Fechei as portas dos armários lentamente e me virei de frente para ela, um tanto decepcionado.

– Certo. Você vai agora? Se sim, eu posso te levar – sentado ao seu lado, sugeri, pegando sua mão e a enlaçando na minha sobre a mesa.

– Sim e não. Eu vim no carro do meu tio, lembra? – Sorriu, se levantando. – Além disso, eu consigo ir sozinha.

Me aproximei para beijá-la, mas Anne se afastou ao ver que Deisy estava descendo as escadas, bocejando, com o seu pijama tão normal coberto de olhos verdes e azuis estranhamente desenhados.

– Bom dia – disse ela, debruçando-se sobre a mesa.
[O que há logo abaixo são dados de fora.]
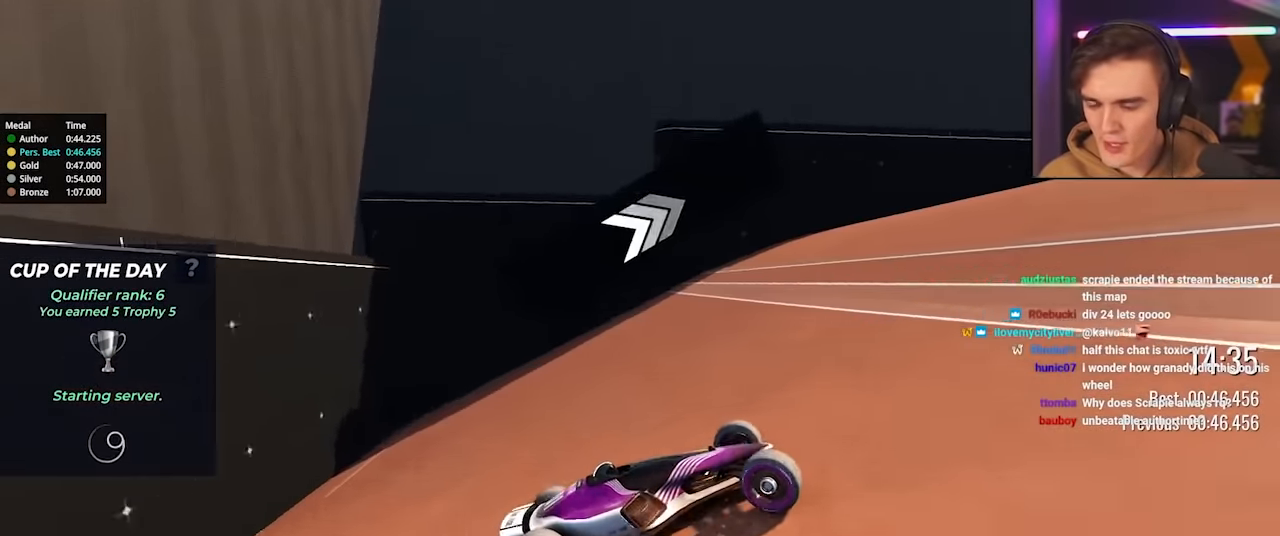
{"keys": ["left", "up"], "events": [[150, "right", "up"], [234, "left", "down"]]}
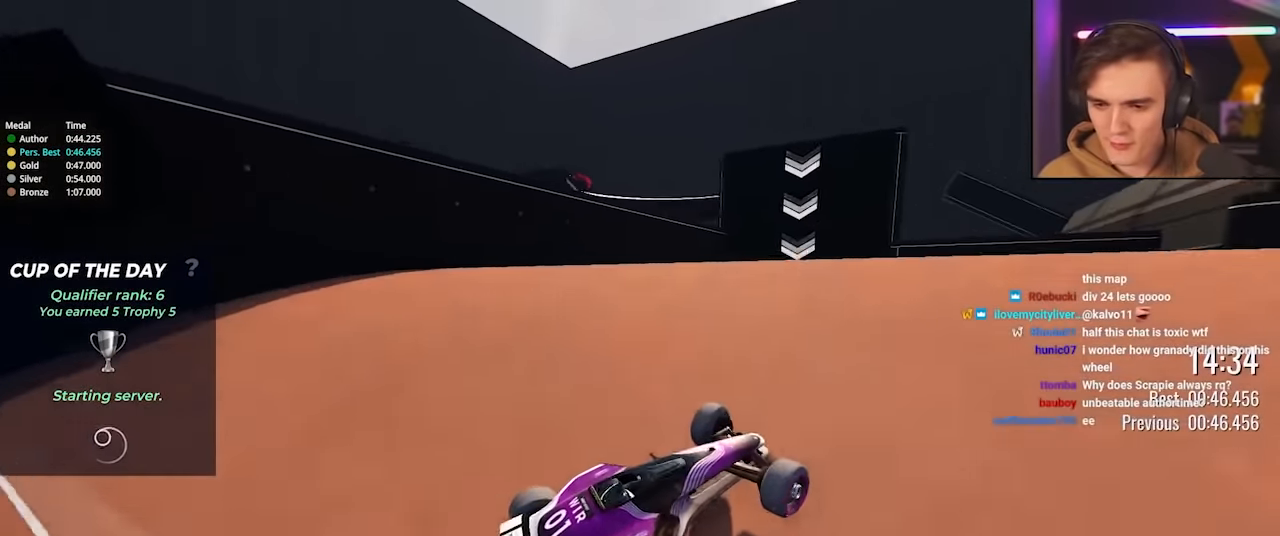
{"keys": ["left", "up"], "events": []}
Deisy nos fitou por alguns instantes, então achávamos que sua mente estava processando o que via. No entanto, percebemos que era apenas seu sono não permitindo com que pensasse em algo senão dormir quando disse:

– Me passa uma maçã, Martin.

Depois do café e de algumas perguntas da minha curiosa irmã para Anne, como “você vai se casar com o meu irmão?” e “você roubou esse suéter do Martin?”, finalmente a levei até à aula. Anne desistira de ir sozinha para casa, portanto, em seguida, deixei o carro da minha mãe na garagem e dirigi o outro, acompanhando-a.

Do banco do passageiro, ela cogitava em algo. Apesar de prestar atenção na estrada, às vezes eu a encarava, intrigado. E pensava que, se antes de tudo soubesse que estaria ali ao lado dela, teria protestado menos e feito tudo igual, pois saber que a recompensa seria a melhor de todas.

Na tarde do dia seguinte, o domingo cujo infelizmente já amanhecera ensolarado – o que significava um olá para Rutland –, Anne pediu para que eu a levasse em uma praia um tanto longe do bairro para aproveitarmos as poucas horas que tínhamos até eu partir. Estacionei o carro da minha mãe a poucos metros da praia e, instantes depois, a vi correndo até à areia.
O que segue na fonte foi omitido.